46      De verplaatsing van de feitelijke bestuurszetel van een vennootschap van een lidstaat naar een andere lidstaat kan niet betekenen dat de lidstaat van oorsprong moet afzien van zijn recht om een meerwaarde te belasten die vóór genoemde verplaatsing in het kader van zijn fiscale bevoegdheid is ontstaan (zie in die zin arrest van 12 december 2006, Test Claimants in Class IV of the ACT Group Litigation, C‑374/04, Jurispr. blz. I‑11673, punt 59). Het Hof heeft aldus geoordeeld dat een lidstaat ingevolge het fiscale territorialiteitsbeginsel, verbonden met een temporele component, te weten het verblijf van de belastingplichtige op het nationale grondgebied gedurende de periode waarin de latente meerwaarden zijn ontstaan, genoemde meerwaarden mag belasten op het moment van vertrek van de betrokken belastingplichtige (zie arrest N, reeds aangehaald, punt 46). Een dergelijke maatregel strekt er immers toe om situaties te vermijden die afbreuk kunnen doen aan het recht van een lidstaat om zijn belastingbevoegdheid uit te oefenen met betrekking tot activiteiten die op zijn grondgebied plaatsvinden en kan dus worden gerechtvaardigd om redenen die verband houden met het behoud van de verdeling van de heffingsbevoegdheid tussen lidstaten (zie reeds aangehaalde arresten Marks & Spencer, punt 46, en Oy AA, punt 54, en arrest van 21 januari 2010, SGI, C‑311/08, Jurispr. blz. I‑487, punt 60).

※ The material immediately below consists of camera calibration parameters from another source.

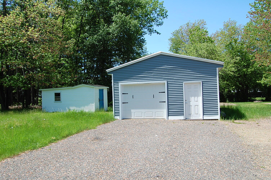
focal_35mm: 27
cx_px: 136
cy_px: 90
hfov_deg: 67.4
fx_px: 203
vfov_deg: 47.8
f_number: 8
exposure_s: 1/250
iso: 200
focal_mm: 18
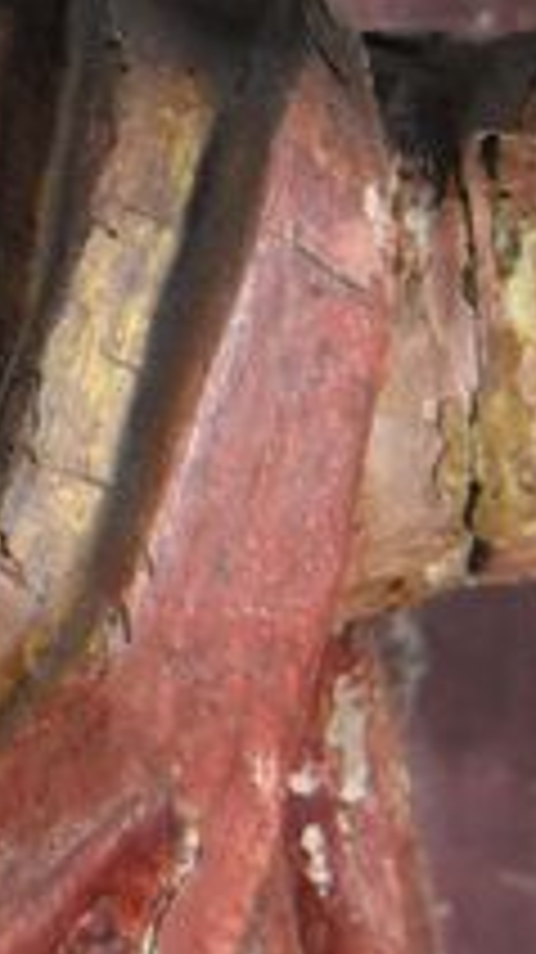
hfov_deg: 6.1
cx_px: -376
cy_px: -122
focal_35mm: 197
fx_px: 4986
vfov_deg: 10.8
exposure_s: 1/60
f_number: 4.8
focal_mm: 38
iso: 2200
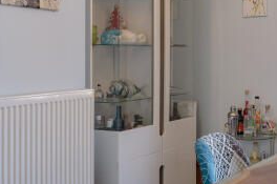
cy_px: 49
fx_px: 507
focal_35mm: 66
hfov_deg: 29.3
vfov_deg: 20.4
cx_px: 250
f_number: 8
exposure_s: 1/25
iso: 400
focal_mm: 17
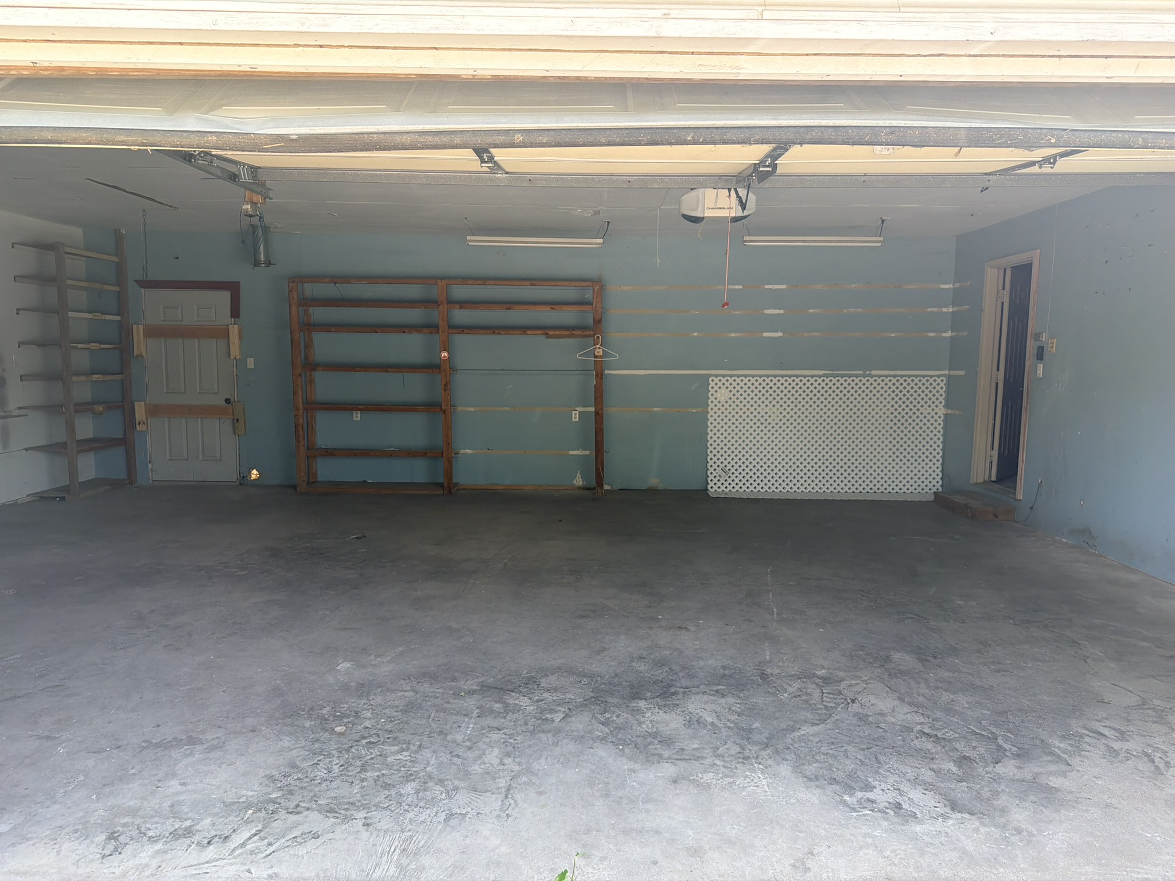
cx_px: 588
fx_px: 815
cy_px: 440
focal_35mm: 24
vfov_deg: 56.8
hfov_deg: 71.6
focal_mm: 6.76
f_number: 1.78
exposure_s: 1/287
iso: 80
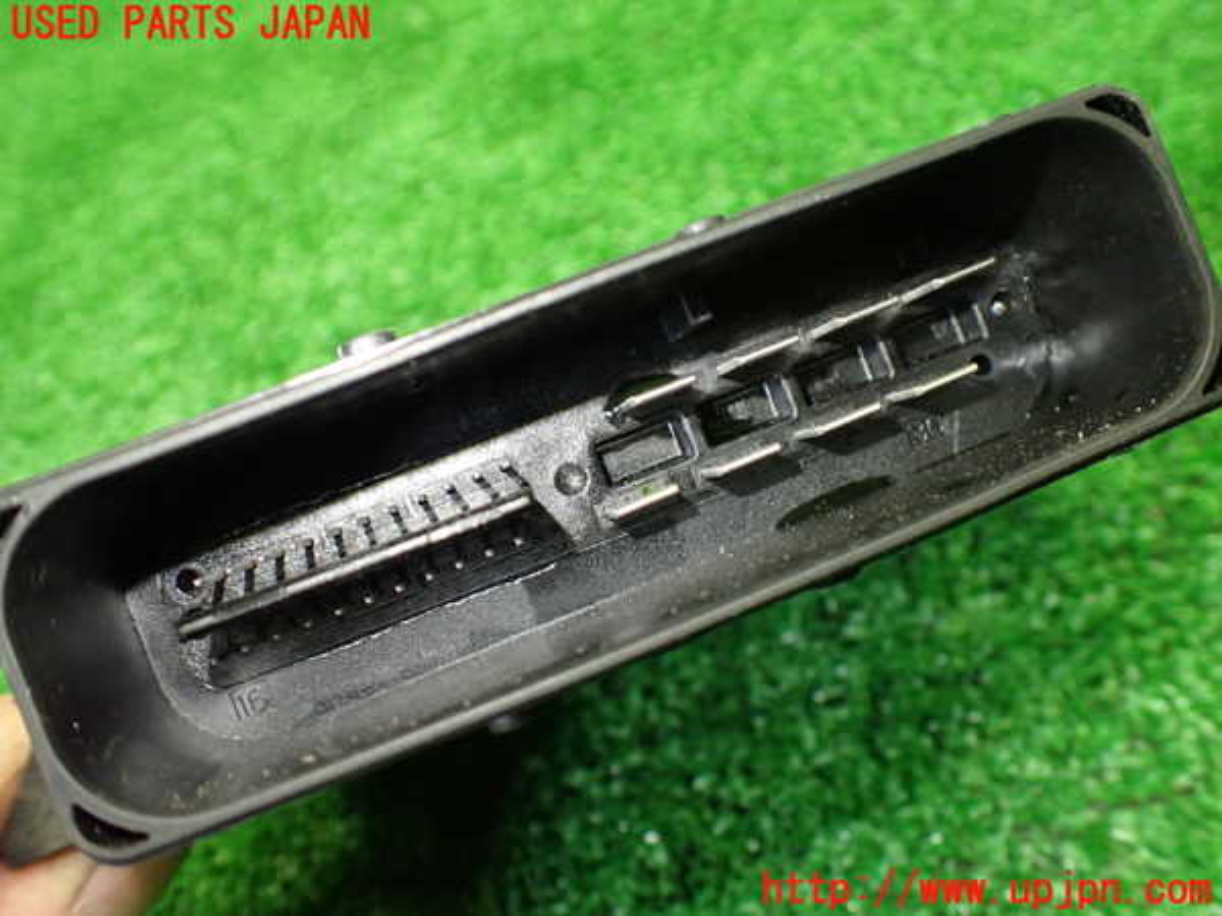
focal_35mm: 30
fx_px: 1059
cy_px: 458
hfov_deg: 60.0
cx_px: 611
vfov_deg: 46.8
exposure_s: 1/125
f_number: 2.3
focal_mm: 5.4
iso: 800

47      Uit de verwijzingsbeslissing volgt dat ingevolge artikel 7, lid 1, van de overeenkomst, National Grid Indus na de verplaatsing van haar feitelijke bestuurszetel naar het Verenigd Koninkrijk werd beschouwd als een vennootschap die inwoner van die laatste lidstaat was. Aangezien National Grid Indus na genoemde zetelverplaatsing was opgehouden in Nederland belastbare winst te genieten, is overeenkomstig artikel 16 van de Wet IB een eindafrekening opgesteld voor de in de activa van deze vennootschap aanwezige meerwaarden in Nederland op het moment van haar zetelverplaatsing naar het Verenigd Koninkrijk. De meerwaarden die na de verplaatsing van genoemde zetel zijn gerealiseerd, worden ingevolge artikel 13, lid 4, van de overeenkomst in die laatste lidstaat belast.

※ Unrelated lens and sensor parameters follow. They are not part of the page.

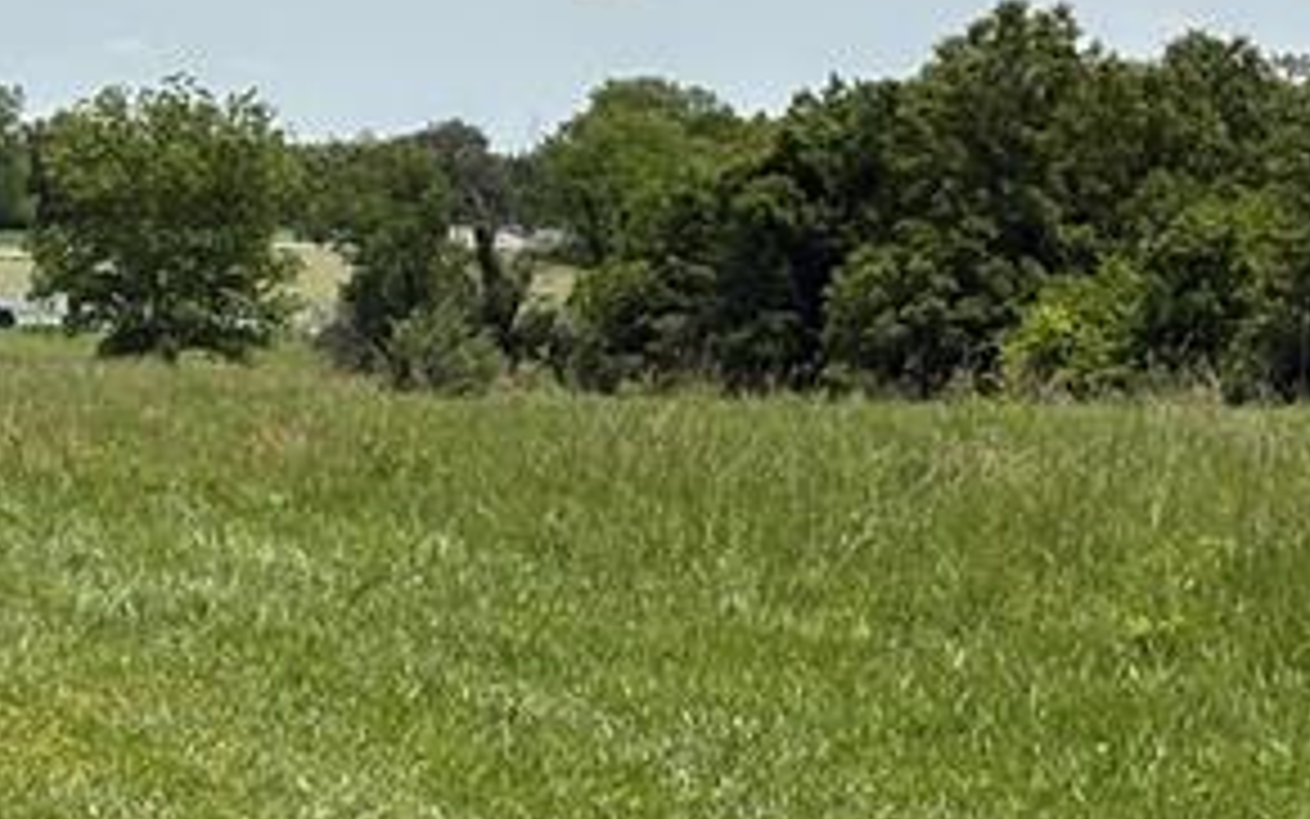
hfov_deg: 10.8
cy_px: -207
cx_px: 500
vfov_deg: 6.7
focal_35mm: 194
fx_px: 6927
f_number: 1.6
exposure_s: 1/4630
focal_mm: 5.96
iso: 25
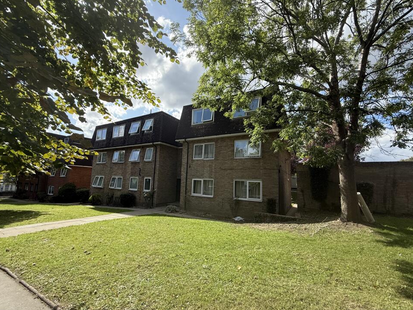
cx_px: 203
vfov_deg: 81.7
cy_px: 161
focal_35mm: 15
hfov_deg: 98.2
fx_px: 179
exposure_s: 1/864
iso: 64
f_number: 2.2
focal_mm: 2.22
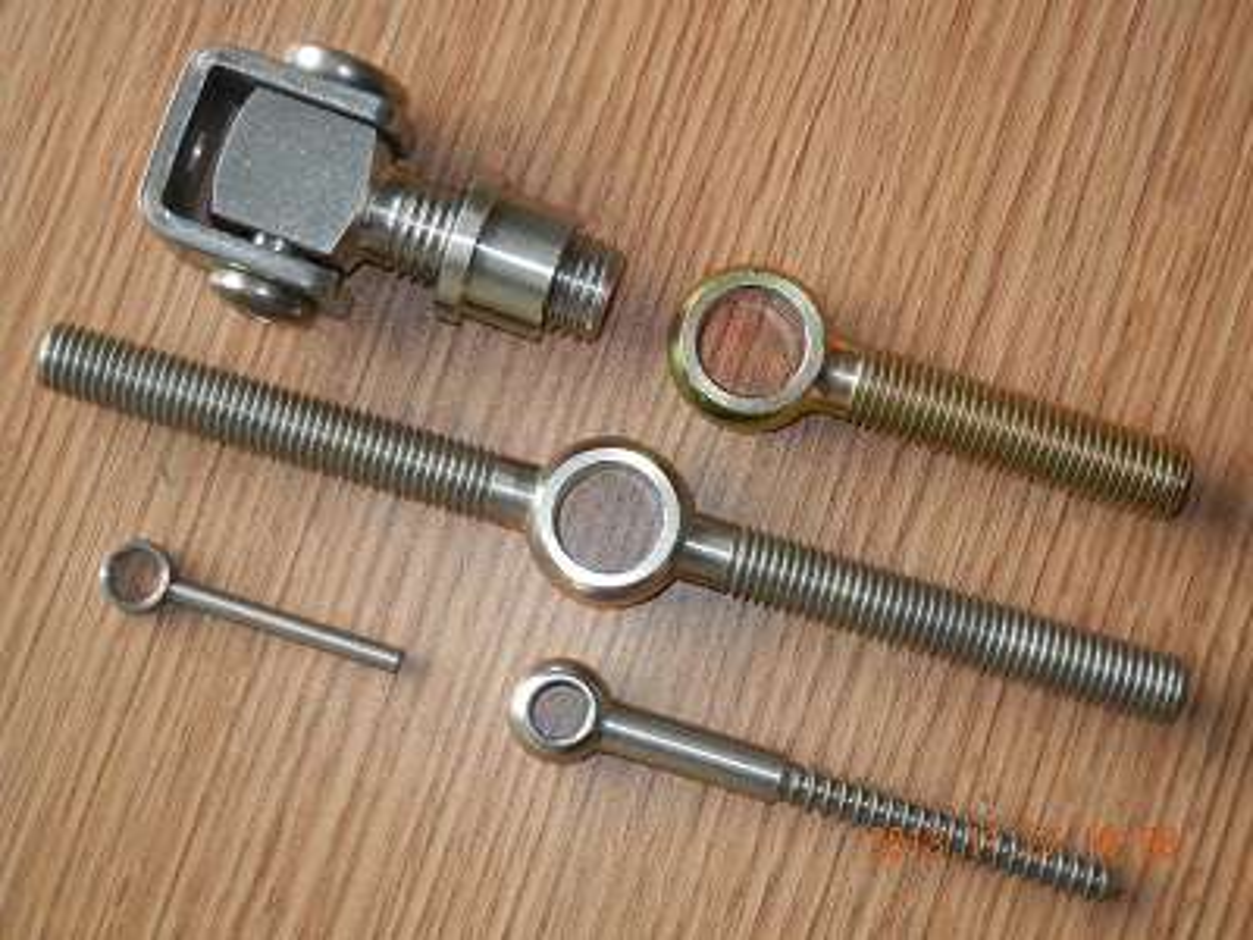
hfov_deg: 28.6
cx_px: 626
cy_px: 470
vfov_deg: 21.6
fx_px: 2461
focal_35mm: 68
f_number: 4.1
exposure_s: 1/30
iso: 200
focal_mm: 12.2
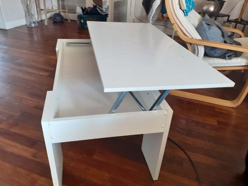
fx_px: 193
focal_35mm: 27
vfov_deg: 51.4
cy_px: 93
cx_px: 124
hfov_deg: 65.3
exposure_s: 1/50
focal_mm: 3.6
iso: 160
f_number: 1.9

48      Gelet op deze factoren is een regeling als die in het hoofdgeding geschikt om de verdeling van de heffingsbevoegdheid tussen de betrokken lidstaten te waarborgen. De eindafrekeningsheffing die op het moment van de verplaatsing van de feitelijke bestuurszetel van een vennootschap wordt opgelegd, strekt er immers toe om in de lidstaat van oorsprong de niet-gerealiseerde meerwaarden die binnen het kader van de fiscale bevoegdheid van die lidstaat zijn aangegroeid vóór de verplaatsing van genoemde zetel, aan winstbelasting te onderwerpen. De latente meerwaarden in een economische goed worden aldus belast in de lidstaat waar zij zijn aangegroeid. De meerwaarden die zijn gerealiseerd na de verplaatsing van de zetel van genoemde vennootschap, worden uitsluitend belast in de lidstaat van ontvangst waarin zij zijn aangegroeid, zodat een dubbele belasting daarvan wordt voorkomen.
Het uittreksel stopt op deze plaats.